Herrera kicks off his term as the first Mexican-American poet laureate with a rousing new collection. He read from it (and introduced the third-grade teacher who changed his life) in a triumphant inaugural reading at the Library of Congress earlier this month.
Rigoberto Gonzalez (Los Angeles Review of Books) summarizes the poet’s cultural contributions, including five books, in a 3,000-word essay that concludes, “As a poet who makes impassioned connections from his Chicano subjectivity to his role as citizen of the Américas to his participation as a global citizen, Herrera has written an exceptional body of work, a true testament to his unwavering convictions and respect for the power of language. He’s a consummate artist and activist who will bring a different energy and perspective to his duties as Poet Laureate of the United States, and that’s one more reason to celebrate this timely appointment. But what came before that appointment, and what will stand long after it has been completed, is Herrera’s expansive vision, his remarkable voice, and those spirited flourishes that make him an original in American letters.”
Elizabeth Lund (Washington Post) describes Notes on the Assemblage as “a splendid introduction to the expansive work;” David Ulin (Los Angeles Times) calls it “generous, unexpected, playful and pointed, reminding us of our shared humanity.”

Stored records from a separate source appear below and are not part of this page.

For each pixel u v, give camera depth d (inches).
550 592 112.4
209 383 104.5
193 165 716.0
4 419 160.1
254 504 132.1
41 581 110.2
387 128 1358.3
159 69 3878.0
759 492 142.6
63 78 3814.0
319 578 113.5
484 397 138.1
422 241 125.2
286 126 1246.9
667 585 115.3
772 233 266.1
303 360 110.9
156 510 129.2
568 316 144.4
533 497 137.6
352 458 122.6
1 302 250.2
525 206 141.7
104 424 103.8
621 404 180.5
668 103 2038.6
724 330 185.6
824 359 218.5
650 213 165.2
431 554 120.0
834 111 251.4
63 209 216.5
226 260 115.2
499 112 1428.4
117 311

“Juan Felipe Herrera is at the top of his game,” is NPR’s Craig Morgan Teicher’s assessment. “A writer who is engaged with the most pressing political and social issues of our moment, he believes (judging from his poems) in all kinds of expression, not just the kind that comes most naturally to him.” Teicher notes that “Poem by Poem,” the book’s closing elegy to the victims of the South Carolina church shooting in June, is “a very public entreaty to Americans to do good, however they can, on behalf of their fellow-citizens”:
you have a poem to offer
it is made of action—you must
search for it run
outside and give your life to it
when you find it walk it
back—blow upon it
carry it taller than the city where you live
“Isn’t that the perfect note for the new national poet to sound at the outset of his term?” Teicher concludes; “he’s ready to carry his poems tall on our behalf, and for us to join him.”
Glowing reviews greeted the new 500-page volume from writer’s writer Joy Williams, which includes most of her first four collections plus 13 new stories, all reflecting a perspective clear from this snippet of Williams’s speech reported in her Paris Review interview: “We are American writers, absorbing the American experience. We must absorb its heat, the recklessness and ruthlessness, the grotesqueries and cruelties. We must reflect the sprawl and smallness of America, its greedy optimism and dangerous sentimentality. And we must write with a pen—in Mark Twain’s phrase—warmed up in hell.”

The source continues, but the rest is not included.